|
By Joe Gulick
Avalanche-Journal
Every tradition has to begin somewhere, and Dirk West’s tradition of drawing Southwest Conference football cartoons for The Avalanche-Journal began on Sept. 24, 1964, with this drawing.
It ran on page 2-E of The A-J’s evening edition to illustrate a story about the Texas Tech-Texas game that would be played in Lubbock two days later.
This first effort, which was drawn at the suggestion of then-Executive Sports Editor Burle Pettit, is very different from the style of cartoons Dirk eventually would create. There were no mascots, no word balloons and no humor.
The man on the horse is Tech football coach JT King.

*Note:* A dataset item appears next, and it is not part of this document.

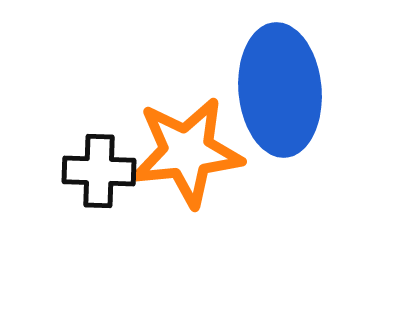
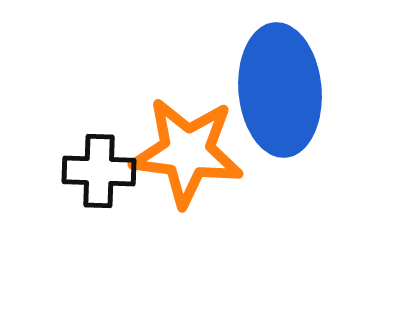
orange star: rotated 13 degrees clockwise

Dirk crowned Tech’s King and based the point of the cartoon on his surname.
Texas was the defending national champion and was an 11-point favorite in the game. However, Tech had upset the Mississippi State Bulldogs 21-7 at home the week before, and Tech fans had gotten their hopes up for another victory.
The night game drew a crowd of 47,100 fans, and Pettit reported in his game story the next day that an estimated 1.5 inches of rain fell between 7:30 p.m. and 9:45 p.m. It was a bleak night all around, and the Longhorns took a 23-0 victory home to Austin.
Pettit is now The A-J’s editor emeritus, and I invited him to contribute his recollections about Dirk’s sports cartooning debut. He took me up on it, and his weekly column today on Page A13 has a Burle’s-eye view of how it all happened.